■ **DATA EXCERPTS**
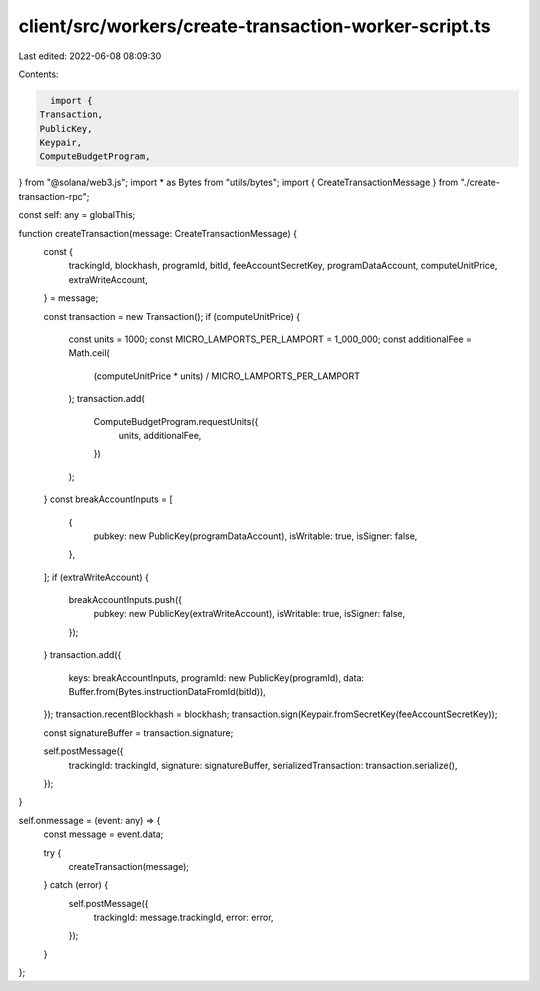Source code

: client/src/workers/create-transaction-worker-script.ts
======================================================

Last edited: 2022-06-08 08:09:30

Contents:

.. code-block:: ts

    import {
  Transaction,
  PublicKey,
  Keypair,
  ComputeBudgetProgram,
} from "@solana/web3.js";
import * as Bytes from "utils/bytes";
import { CreateTransactionMessage } from "./create-transaction-rpc";

const self: any = globalThis;

function createTransaction(message: CreateTransactionMessage) {
  const {
    trackingId,
    blockhash,
    programId,
    bitId,
    feeAccountSecretKey,
    programDataAccount,
    computeUnitPrice,
    extraWriteAccount,
  } = message;

  const transaction = new Transaction();
  if (computeUnitPrice) {
    const units = 1000;
    const MICRO_LAMPORTS_PER_LAMPORT = 1_000_000;
    const additionalFee = Math.ceil(
      (computeUnitPrice * units) / MICRO_LAMPORTS_PER_LAMPORT
    );
    transaction.add(
      ComputeBudgetProgram.requestUnits({
        units,
        additionalFee,
      })
    );
  }
  const breakAccountInputs = [
    {
      pubkey: new PublicKey(programDataAccount),
      isWritable: true,
      isSigner: false,
    },
  ];
  if (extraWriteAccount) {
    breakAccountInputs.push({
      pubkey: new PublicKey(extraWriteAccount),
      isWritable: true,
      isSigner: false,
    });
  }
  transaction.add({
    keys: breakAccountInputs,
    programId: new PublicKey(programId),
    data: Buffer.from(Bytes.instructionDataFromId(bitId)),
  });
  transaction.recentBlockhash = blockhash;
  transaction.sign(Keypair.fromSecretKey(feeAccountSecretKey));

  const signatureBuffer = transaction.signature;

  self.postMessage({
    trackingId: trackingId,
    signature: signatureBuffer,
    serializedTransaction: transaction.serialize(),
  });
}

self.onmessage = (event: any) => {
  const message = event.data;

  try {
    createTransaction(message);
  } catch (error) {
    self.postMessage({
      trackingId: message.trackingId,
      error: error,
    });
  }
};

■ **JOB**
Wherever the listing shows a picture, omit it and output the rest exactly as given.

■ **THE ANSWER**
Source code

: client/src/workers/create-transaction-worker-script.ts
======================================================

Last edited: 2022-06-08 08:09:30

Contents:

.. code-block:: ts

    import {
  Transaction,
  PublicKey,
  Keypair,
  ComputeBudgetProgram,
} from "@solana/web3.js";
import * as Bytes from "utils/bytes";
import { CreateTransactionMessage } from "./create-transaction-rpc";

const self: any = globalThis;

function createTransaction(message: CreateTransactionMessage) {
  const {
    trackingId,
    blockhash,
    programId,
    bitId,
    feeAccountSecretKey,
    programDataAccount,
    computeUnitPrice,
    extraWriteAccount,
  } = message;

  const transaction = new Transaction();
  if (computeUnitPrice) {
    const units = 1000;
    const MICRO_LAMPORTS_PER_LAMPORT = 1_000_000;
    const additionalFee = Math.ceil(
      (computeUnitPrice * units) / MICRO_LAMPORTS_PER_LAMPORT
    );
    transaction.add(
      ComputeBudgetProgram.requestUnits({
        units,
        additionalFee,
      })
    );
  }
  const breakAccountInputs = [
    {
      pubkey: new PublicKey(programDataAccount),
      isWritable: true,
      isSigner: false,
    },
  ];
  if (extraWriteAccount) {
    breakAccountInputs.push({
      pubkey: new PublicKey(extraWriteAccount),
      isWritable: true,
      isSigner: false,
    });
  }
  transaction.add({
    keys: breakAccountInputs,
    programId: new PublicKey(programId),
    data: Buffer.from(Bytes.instructionDataFromId(bitId)),
  });
  transaction.recentBlockhash = blockhash;
  transaction.sign(Keypair.fromSecretKey(feeAccountSecretKey));

  const signatureBuffer = transaction.signature;

  self.postMessage({
    trackingId: trackingId,
    signature: signatureBuffer,
    serializedTransaction: transaction.serialize(),
  });
}

self.onmessage = (event: any) => {
  const message = event.data;

  try {
    createTransaction(message);
  } catch (error) {
    self.postMessage({
      trackingId: message.trackingId,
      error: error,
    });
  }
};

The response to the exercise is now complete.